Rob and Ted,
People seem to expect more from NLP systems that humans could ever
deliver. To illustrate, anything greater than a 1% error is disastrous
when translating technical papers, and even humans have several times
that rate on isolated sentences. Hence, technical papers must generally
be translated by someone who understands the material, rather than by
someone who only knows both languages.
Of course, the problem is in requiring more than can be done rather than
in not doing a good enough job, though people are quick to accept the
responsibility and seek to improve their software because of
imperfections they see, when no amount of improvement would ever make it
better than is theoretically possible.
For a simple exercise, try to restate a given sentence while exactly
preserving ALL of its meaning and ambiguity. This usually isn't
possible. How then can we expect to restate a sentence in a foreign
language and preserve all of its meaning and ambiguity when you must
work with words having different meanings? In short, in any given
language, only a tiny fraction of all possible meanings can even be
stated! English, like all other languages, has HUGE gaping lexical
holes, e.g. the various forms of "you" that exist in so many other
languages like German and Russian but not in English. When translating
to these languages, you usually MUST indicate the level of familiarity
between the speaker and the listener as this is part of the basic syntax
of the languages, yet English provides no way to convey this
information. This alone makes exactly translating many/most statements
between English and other languages quite impossible.

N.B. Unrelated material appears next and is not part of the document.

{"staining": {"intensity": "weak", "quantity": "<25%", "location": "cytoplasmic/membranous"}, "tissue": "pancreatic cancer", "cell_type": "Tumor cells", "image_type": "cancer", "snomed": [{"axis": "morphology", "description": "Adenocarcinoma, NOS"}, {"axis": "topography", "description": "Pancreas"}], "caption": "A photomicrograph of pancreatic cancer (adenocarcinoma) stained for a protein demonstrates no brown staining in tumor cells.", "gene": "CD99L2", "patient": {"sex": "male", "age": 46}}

I have had long discussions about this with various linguists. The ONLY
potential approach that has emerged is to include various foreign words
as necessary and footnote their precise meaning, which can sometimes be
pretty long, especially things like Yiddish and Japanese terms that
refer to personalities or characters in fables. This technique is pretty
common in translations.
The more precise the translation, the more footnoted words would be
needed. Of course, much/most of the subtlties of meaning and ambiguity
that would be preserved are either unintentional or unavoidable (due to
limitations in the source lexicon), and footnoting would only draw
attention to the flaws rather than the meaning.
For example, when going from German or Russian to English, These source
languages necessarily indicate familiarity and could be translated to
the unstated familiarity "you", but meaning would be lost in the
process. Sometimes this wouldn't matter, and sometimes it would.